These compromises did not satisfy Australia’s commercial fishing industry, whose officials described the new safeguards as a “rush to Rio,” where the government was overly invested in making a splash for its conservation efforts.
“Tens of thousands of families in Australia’s regional communities will be damaged by the government’s proposals,” Brian Jeffriess, a spokesman for the Commonwealth Fisheries Association, said by e-mail. “This is a kick in the guts for these forgotten communities who have been sacrificed so that the government can tell the world that Australia has the biggest parks of all.”
In California, the new marine network has generated less controversy because an array of interest groups met to craft each section of the plan. The chain of more than 100 protected areas puts 8 percent of the state’s waters off-limits to any extraction, while imposing restrictions on an additional 7 to 12 percent of coastal waters.
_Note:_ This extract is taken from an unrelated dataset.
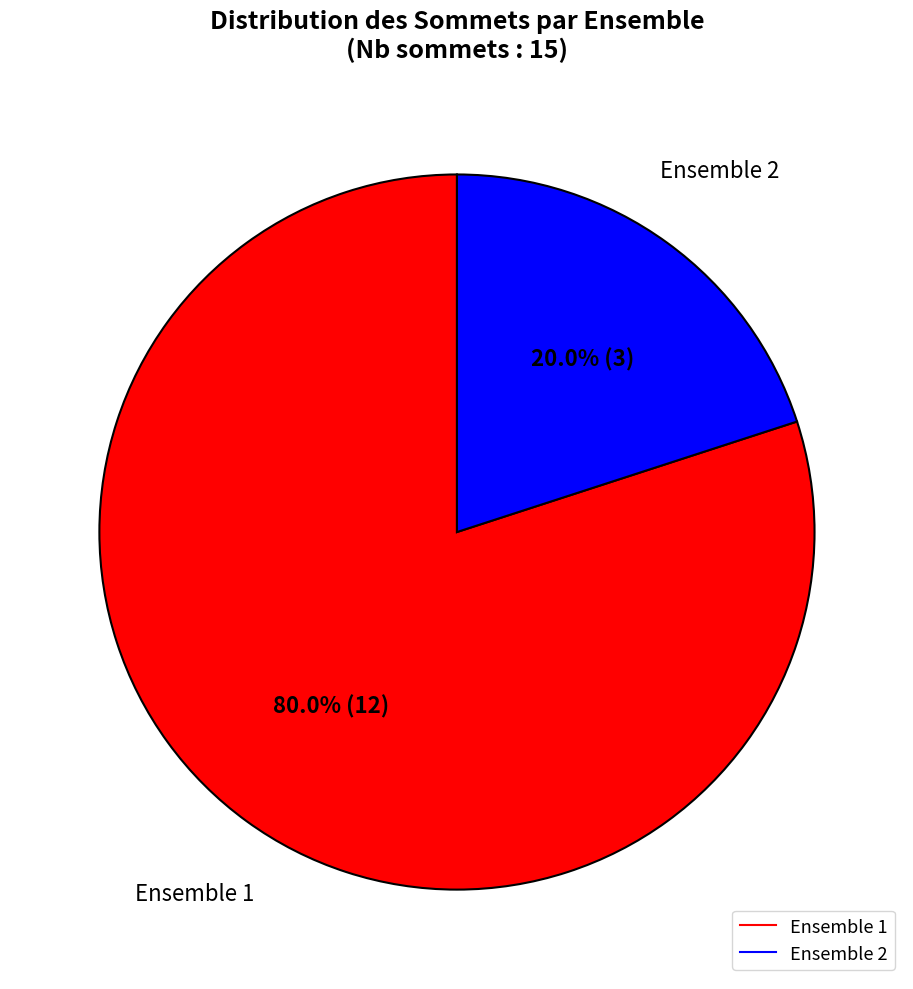

Does any single category account for the majority?

Yes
“In 20 years working on these issues, I’ve never seen such a public process,” said Michael Sutton, vice president of the California Fish and Game Commission. “Everyone who had a stake had a say.”
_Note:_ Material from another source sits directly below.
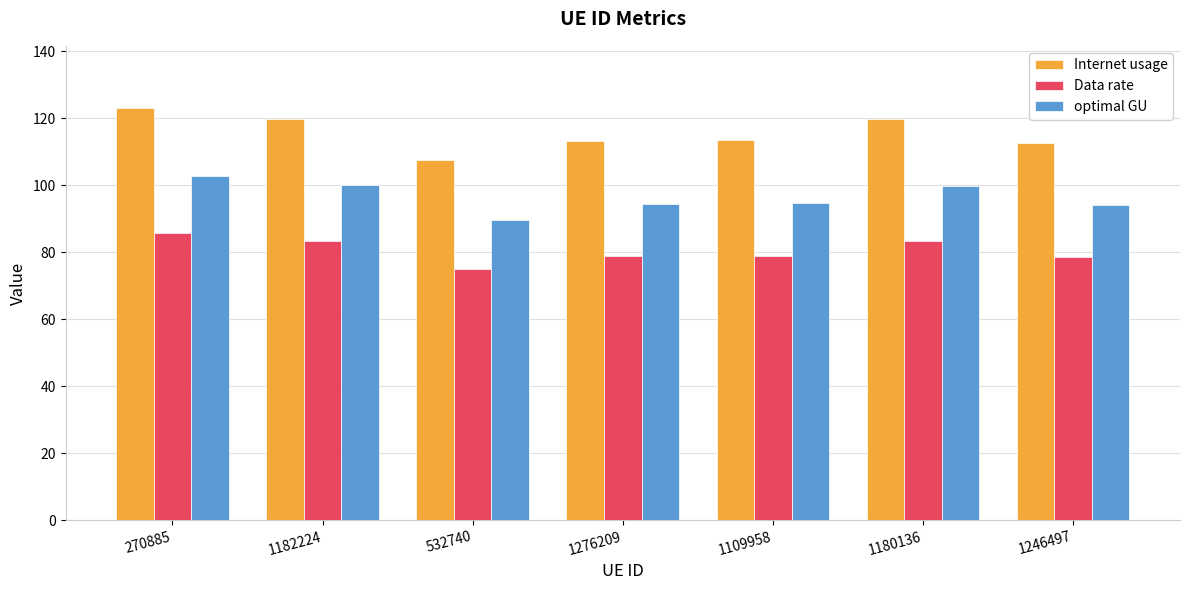

At 532740, list the series in order from smallest to largest.

Data rate, optimal GU, Internet usage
On a flight two years ago over Point Sur, Sutton pointed from the cockpit of his Cessna to the dense cover of kelp forest below, which received full protection under California’s plan. “These are the redwoods of the underwater world,” he said.
Not everyone endorsed the final plan: Just before the commission’s unanimous approval of the Northern California portion of the network last Wednesday, Yurok Tribal Chairman Thomas P. O’Rourke Sr. issued a statement saying, “The proposed project simply does not do enough to address tribal rights.”
But several other area tribes did endorse it, and Native American tribes elsewhere are leading the drive to protect marine areas. Pat Pletnikoff, who serves as mayor of St. George Island in Alaska’s Bering Sea, journeyed to Washington this week to lobby for the creation of a national marine protected area that would cover 60 miles around the island.
The proposal would bar trawl equipment that is damaging two massive underwater canyons there but still allow local Aleuts to fish there. Pletnikoff, who also serves as chairman of the St. George Fishermen’s Association, said he told the National Oceanic and Atmospheric Administration’s Fisheries Service director, Eric Schwaab, on Wednesday that the federal government needs to act to protect the area’s fur seals and marine birds, as well as the tribe’s subsistence rights.
“We want to protect the whole ecosystem,” he said in a phone interview. “It’s suffering terribly, and something needs to be done.”